🤖 AI Summary
To address the challenges of high communication overhead, strict synchronization requirements, substantial computational demand, and non-independent and identically distributed (Non-IID) data in distributed learning for 6G networks, this paper proposes an inter-layer serpentine sequential update mechanism. The method dynamically allocates model layer training tasks across nodes based on heterogeneous computational capabilities and local data distributions, integrating hierarchical model partitioning, serialized node scheduling, and lightweight gradient transmission.

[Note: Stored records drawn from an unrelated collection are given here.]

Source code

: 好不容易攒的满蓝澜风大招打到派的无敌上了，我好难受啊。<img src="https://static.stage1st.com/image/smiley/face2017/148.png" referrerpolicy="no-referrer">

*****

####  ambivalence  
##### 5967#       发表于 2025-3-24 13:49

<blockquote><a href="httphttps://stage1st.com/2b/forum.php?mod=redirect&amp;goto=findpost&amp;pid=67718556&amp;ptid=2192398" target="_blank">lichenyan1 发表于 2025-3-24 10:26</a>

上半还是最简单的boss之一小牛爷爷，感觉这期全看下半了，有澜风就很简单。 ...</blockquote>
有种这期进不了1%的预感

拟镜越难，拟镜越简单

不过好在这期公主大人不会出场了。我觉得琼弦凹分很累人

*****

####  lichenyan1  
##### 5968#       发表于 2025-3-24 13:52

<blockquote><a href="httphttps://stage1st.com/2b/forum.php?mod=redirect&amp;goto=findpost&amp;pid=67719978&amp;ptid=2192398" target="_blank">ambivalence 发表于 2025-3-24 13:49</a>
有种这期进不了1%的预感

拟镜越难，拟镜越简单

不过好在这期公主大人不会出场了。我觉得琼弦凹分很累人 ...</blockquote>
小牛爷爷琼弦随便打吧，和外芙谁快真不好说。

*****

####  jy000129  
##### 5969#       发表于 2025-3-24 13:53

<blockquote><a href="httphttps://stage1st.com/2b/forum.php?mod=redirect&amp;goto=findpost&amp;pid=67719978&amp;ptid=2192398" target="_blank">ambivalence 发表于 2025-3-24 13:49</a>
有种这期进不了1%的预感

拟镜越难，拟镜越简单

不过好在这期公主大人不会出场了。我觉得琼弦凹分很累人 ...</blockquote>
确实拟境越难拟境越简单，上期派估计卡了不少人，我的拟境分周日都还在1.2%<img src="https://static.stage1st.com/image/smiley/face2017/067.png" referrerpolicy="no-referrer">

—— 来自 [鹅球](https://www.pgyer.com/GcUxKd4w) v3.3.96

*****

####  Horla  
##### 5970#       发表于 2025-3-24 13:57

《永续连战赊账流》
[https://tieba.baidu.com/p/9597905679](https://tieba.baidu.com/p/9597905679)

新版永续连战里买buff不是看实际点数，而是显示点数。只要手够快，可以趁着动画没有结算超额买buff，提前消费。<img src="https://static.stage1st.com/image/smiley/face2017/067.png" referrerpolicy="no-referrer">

Crucially, it eliminates global synchronization and avoids maintaining a complete model replica at any single node. As a result, the approach significantly reduces both communication and memory overhead. Empirical evaluation demonstrates consistently high accuracy and rapid convergence on both classification and fine-tuning tasks under both IID and Non-IID data settings. This work establishes a novel, efficient, and scalable paradigm for distributed learning tailored to the stringent requirements of intelligent 6G networks.
📝 Abstract
In the evolution towards 6G, integrating Artificial Intelligence (AI) with advanced network infrastructure emerges as a pivotal strategy for enhancing network intelligence and resource utilization. Existing distributed learning frameworks like Federated Learning and Split Learning often struggle with significant challenges in dynamic network environments including high synchronization demands, costly communication overhead, severe computing resource consumption, and data heterogeneity across network nodes. These obstacles hinder the applications of ubiquitous computing capabilities of 6G networks, especially in light of the trend of escalating model parameters and training data volumes. To address these challenges effectively, this paper introduces ``Snake Learning", a cost-effective distributed learning framework. Specifically, Snake Learning respects the heterogeneity of inter-node computing capability and local data distribution in 6G networks, and sequentially trains the designated part of model layers on individual nodes. This layer-by-layer serpentine update mechanism contributes to significantly reducing the requirements for storage, memory and communication during the model training phase, and demonstrates superior adaptability and efficiency for both classification and fine-tuning tasks across homogeneous and heterogeneous data distributions.